- [Texto fornecido]
---*---

Como conseguir um PhD no exterior
PhD significa Doctor of Philosophy, ou seja, é o jeito gringo de falar Doutorado. E é muito comum por aqui você já sair da graduação direto pro doutorado. Exatamente! Aqui nos Estados Unidos você não precisa de um mestrado pra fazer doutorado.
Na realidade, estou bem convencido que um brasileiro consegue fazer doutorado em qualquer lugar do mundo tendo apenas a graduação e a explicação pra isso é bem simples: Somos fodas!
Brincadeira. A verdade é que em boa parte do mundo um curso de graduação dura cerca de 3 anos. Enquanto que no Brasil as faculdades gostam de enrolar com a vida do estudante, não permitindo que ele molde seu curso de acordo com seus interesses e aspirações profissionais, obrigando que tome matérias completamente desnecessárias. Com isso, o tempo médio dos cursos no Brasil é por volta de 5 anos, sendo absolutamente comum se graduar depois de 7 anos de faculdade. Mas isto não significa que nossos cursos são ruins e nossos profissionais fracos. Muito pelo contrário. Significa que temos uma formação ampla e capaz de nos colocar frente a frente com as grandes instituições do mundo.
Quando fiz o intercâmbio na Austrália fiquei até assustando em ver como meu curso na UnB era melhor em muitos aspectos que na University of Sydney. Muitas vezes os professores das universidades públicas brasileiras são figuras de renome no mundo acadêmico internacional e nós, meros mortais estudantes, sequer sabemos ou valorizamos isto.
Vá, converse com os professores do seu departamento, encontre os pesquisadores com interesses similares aos seus, procure por pibics, mande emails e marque reuniões. Não precisa ser nada chique, apenas mencione seu interesse na área e que gostaria de sentar para conversar sobre os projetos que ele conduz. Você ficaria impressionado como um professor vai te receber bem em saber do seu interesse naquela área. Se tem algo que todos professores tem em comum é carga de trabalho alta e baixa mão de obra. Não é todo dia que alguém bate na sua porta pedindo pra trabalhar de graça!
Entender melhor as pesquisas do seu departamento te dará a oportunidade de fazer um tcc bacana, numa área que você curte. Portanto já vá mexendo seus pauzinhos por volta da segunda metade do seu curso com sorte você consegue até publicar seu trabalho. Sair da graduação com uma publicação é o academicamente equivalente a ter feito um estágio numa empresa foda.

---*---

- [Seção de dados]

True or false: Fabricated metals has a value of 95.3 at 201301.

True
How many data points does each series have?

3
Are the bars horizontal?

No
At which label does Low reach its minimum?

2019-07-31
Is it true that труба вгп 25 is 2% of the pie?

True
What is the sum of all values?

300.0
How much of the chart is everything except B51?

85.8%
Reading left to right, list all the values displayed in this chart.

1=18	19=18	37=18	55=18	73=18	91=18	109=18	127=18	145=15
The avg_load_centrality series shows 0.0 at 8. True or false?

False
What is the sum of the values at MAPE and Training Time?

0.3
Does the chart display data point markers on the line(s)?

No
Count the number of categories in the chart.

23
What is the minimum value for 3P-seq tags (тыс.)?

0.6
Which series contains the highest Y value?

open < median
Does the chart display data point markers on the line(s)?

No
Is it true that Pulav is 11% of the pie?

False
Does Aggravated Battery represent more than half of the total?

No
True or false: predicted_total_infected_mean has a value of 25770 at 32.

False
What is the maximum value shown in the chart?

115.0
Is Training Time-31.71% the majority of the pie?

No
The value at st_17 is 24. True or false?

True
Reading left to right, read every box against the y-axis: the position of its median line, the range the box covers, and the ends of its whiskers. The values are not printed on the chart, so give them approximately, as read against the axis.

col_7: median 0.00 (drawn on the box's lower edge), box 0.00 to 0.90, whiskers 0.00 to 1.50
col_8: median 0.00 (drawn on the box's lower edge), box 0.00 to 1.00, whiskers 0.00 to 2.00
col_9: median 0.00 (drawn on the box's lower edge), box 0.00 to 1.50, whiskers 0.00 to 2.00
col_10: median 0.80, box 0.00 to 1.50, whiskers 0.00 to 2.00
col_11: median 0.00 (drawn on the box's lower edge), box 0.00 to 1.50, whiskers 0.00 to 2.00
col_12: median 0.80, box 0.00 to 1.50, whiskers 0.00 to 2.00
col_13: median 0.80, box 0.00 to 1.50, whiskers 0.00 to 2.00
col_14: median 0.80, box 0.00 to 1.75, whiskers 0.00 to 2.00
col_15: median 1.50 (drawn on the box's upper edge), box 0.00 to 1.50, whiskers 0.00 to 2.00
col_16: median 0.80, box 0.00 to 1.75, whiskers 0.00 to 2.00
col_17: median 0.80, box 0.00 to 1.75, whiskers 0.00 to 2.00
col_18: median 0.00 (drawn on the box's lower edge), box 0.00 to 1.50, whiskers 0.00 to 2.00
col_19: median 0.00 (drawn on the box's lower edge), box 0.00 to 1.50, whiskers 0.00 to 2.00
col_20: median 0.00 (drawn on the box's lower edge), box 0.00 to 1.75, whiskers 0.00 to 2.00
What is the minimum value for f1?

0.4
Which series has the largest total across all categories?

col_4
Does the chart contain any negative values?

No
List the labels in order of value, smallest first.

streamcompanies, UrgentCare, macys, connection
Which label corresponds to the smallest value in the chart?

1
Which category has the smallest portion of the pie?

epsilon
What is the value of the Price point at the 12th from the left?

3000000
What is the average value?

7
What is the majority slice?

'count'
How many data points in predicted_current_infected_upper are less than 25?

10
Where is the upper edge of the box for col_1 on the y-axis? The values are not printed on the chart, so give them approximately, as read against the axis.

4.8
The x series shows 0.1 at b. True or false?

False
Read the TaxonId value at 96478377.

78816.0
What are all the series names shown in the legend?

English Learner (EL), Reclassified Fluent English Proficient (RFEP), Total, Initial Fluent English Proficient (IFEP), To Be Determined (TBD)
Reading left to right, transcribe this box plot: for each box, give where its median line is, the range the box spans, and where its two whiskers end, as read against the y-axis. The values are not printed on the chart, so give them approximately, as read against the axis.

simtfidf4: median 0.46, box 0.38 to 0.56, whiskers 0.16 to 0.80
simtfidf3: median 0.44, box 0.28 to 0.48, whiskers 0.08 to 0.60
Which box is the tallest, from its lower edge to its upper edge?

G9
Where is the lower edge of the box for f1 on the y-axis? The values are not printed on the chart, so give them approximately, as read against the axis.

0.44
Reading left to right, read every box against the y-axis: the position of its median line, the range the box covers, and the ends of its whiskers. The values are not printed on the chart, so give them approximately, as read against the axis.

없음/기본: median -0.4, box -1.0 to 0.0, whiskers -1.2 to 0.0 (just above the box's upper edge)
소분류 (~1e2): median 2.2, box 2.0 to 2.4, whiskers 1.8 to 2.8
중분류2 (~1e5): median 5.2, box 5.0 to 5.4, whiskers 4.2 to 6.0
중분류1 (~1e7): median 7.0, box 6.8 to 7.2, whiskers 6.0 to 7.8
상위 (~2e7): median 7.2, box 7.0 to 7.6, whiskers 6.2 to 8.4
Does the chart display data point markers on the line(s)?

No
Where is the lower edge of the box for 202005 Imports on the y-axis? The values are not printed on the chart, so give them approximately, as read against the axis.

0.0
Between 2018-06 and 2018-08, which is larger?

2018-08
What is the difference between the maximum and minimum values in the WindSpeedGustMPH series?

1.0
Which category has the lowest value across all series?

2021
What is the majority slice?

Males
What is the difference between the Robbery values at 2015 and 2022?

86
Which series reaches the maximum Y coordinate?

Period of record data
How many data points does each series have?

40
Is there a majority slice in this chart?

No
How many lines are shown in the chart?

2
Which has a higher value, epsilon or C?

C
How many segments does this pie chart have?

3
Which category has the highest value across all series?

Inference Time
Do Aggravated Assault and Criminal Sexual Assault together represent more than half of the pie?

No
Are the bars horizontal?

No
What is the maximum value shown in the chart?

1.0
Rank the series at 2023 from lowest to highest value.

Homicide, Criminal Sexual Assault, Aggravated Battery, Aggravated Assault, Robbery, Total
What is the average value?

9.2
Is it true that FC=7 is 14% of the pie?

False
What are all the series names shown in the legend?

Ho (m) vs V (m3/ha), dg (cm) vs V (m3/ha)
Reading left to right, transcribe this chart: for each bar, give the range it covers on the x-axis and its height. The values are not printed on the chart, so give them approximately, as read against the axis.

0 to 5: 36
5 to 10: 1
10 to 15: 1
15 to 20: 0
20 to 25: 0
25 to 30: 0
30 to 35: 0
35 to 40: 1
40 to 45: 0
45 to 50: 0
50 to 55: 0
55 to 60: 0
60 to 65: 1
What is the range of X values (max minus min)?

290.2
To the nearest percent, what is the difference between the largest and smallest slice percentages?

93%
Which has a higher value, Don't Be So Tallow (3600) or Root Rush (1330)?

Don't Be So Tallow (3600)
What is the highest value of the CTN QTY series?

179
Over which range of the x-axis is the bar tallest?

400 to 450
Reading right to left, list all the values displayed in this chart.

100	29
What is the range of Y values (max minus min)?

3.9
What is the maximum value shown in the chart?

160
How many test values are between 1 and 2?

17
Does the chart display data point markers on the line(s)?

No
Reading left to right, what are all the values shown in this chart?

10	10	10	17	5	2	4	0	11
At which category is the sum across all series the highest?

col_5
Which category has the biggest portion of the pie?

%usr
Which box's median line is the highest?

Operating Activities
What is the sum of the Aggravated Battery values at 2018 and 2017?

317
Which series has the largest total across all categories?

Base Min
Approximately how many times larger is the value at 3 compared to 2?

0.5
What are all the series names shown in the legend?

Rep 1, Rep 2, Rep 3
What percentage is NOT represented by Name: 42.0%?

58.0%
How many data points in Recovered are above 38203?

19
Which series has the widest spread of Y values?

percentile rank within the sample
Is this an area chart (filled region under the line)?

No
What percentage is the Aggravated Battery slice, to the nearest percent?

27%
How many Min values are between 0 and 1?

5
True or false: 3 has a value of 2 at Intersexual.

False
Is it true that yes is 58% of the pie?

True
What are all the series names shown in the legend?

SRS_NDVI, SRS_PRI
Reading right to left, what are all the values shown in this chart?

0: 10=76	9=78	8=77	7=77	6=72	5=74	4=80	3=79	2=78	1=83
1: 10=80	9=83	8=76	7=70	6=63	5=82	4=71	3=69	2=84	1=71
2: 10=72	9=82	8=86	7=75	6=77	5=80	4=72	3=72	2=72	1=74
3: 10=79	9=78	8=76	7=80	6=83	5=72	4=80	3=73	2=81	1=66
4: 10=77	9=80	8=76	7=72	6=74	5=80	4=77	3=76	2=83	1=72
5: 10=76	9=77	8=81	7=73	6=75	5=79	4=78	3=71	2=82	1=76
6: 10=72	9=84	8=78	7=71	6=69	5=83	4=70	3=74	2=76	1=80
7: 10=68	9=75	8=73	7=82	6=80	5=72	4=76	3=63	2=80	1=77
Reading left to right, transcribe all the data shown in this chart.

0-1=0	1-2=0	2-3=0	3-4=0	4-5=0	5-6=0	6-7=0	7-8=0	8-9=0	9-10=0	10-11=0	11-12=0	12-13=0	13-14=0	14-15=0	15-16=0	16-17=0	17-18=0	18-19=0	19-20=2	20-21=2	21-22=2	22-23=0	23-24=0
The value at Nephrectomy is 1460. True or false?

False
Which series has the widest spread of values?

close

---*---

- [Enunciado 1]
Traduza para o inglês a seguinte frase do texto sobre doutorado no exterior: "Aqui nos Estados Unidos você não precisa de um mestrado pra fazer doutorado."
- [Enunciado 2]
Edite o trecho do texto sobre doutorado no exterior que vai de "Vá, converse com" até "trabalhar de graça!", inclusive, trocando "reuniões" por "encontros".
- [Enunciado 3]
Continue o texto sobre como conseguir um doutorado no exterior a partir do ponto em que ele termina.

- [Resposta escrita 1]
Here in the United States, you don't need a master's degree to do a PhD.

- [Resposta escrita 2]
Vá, converse com os professores do seu departamento, encontre os pesquisadores com interesses similares aos seus, procure por pibics, mande emails e marque encontros. Não precisa ser nada chique, apenas mencione seu interesse na área e que gostaria de sentar para conversar sobre os projetos que ele conduz. Você ficaria impressionado como um professor vai te receber bem em saber do seu interesse naquela área. Se tem algo que todos professores tem em comum é carga de trabalho alta e baixa mão de obra. Não é todo dia que alguém bate na sua porta pedindo pra trabalhar de graça!

- [Resposta escrita 3]
Por falar em tcc, você sabia que no exterior geralmente não existe tcc? Pois é, este documento que defendemos no final do nosso curso costuma ser algo feito apenas no mestrado, portanto já temos outro argumento de graça porque um aluno graduado no Brasil é sim capacitado para pular o mestrado e ir direto ao doutorado no exterior.
Beleza, você fez um tcc massa, formou com boas notas, construiu uma boa relação com os professores do seu departamento, o que fazer para conseguir um doutorado?
1- Listas de email
Em primeiro lugar vá no google e comece a pesquisar por listas de emails do seu interesse imediatamente. Listas de emails pululam com ofertas de PhD e Mestrado. Eu particularmente sigo coq-club, isabelle, eapls, types@upenn, agda, que é tudo na minha área de interesse: linguagens de programação e provadores de teoremas.
Foi no coq-club que consegui o estágio em que me encontro agora e me trouxeram do brasil pra passar um mês em San Mateo fazendo treinamento e então vou trabalhar remoto até começar o PhD. Talvez continue trabalhando depois, mas tem que ver.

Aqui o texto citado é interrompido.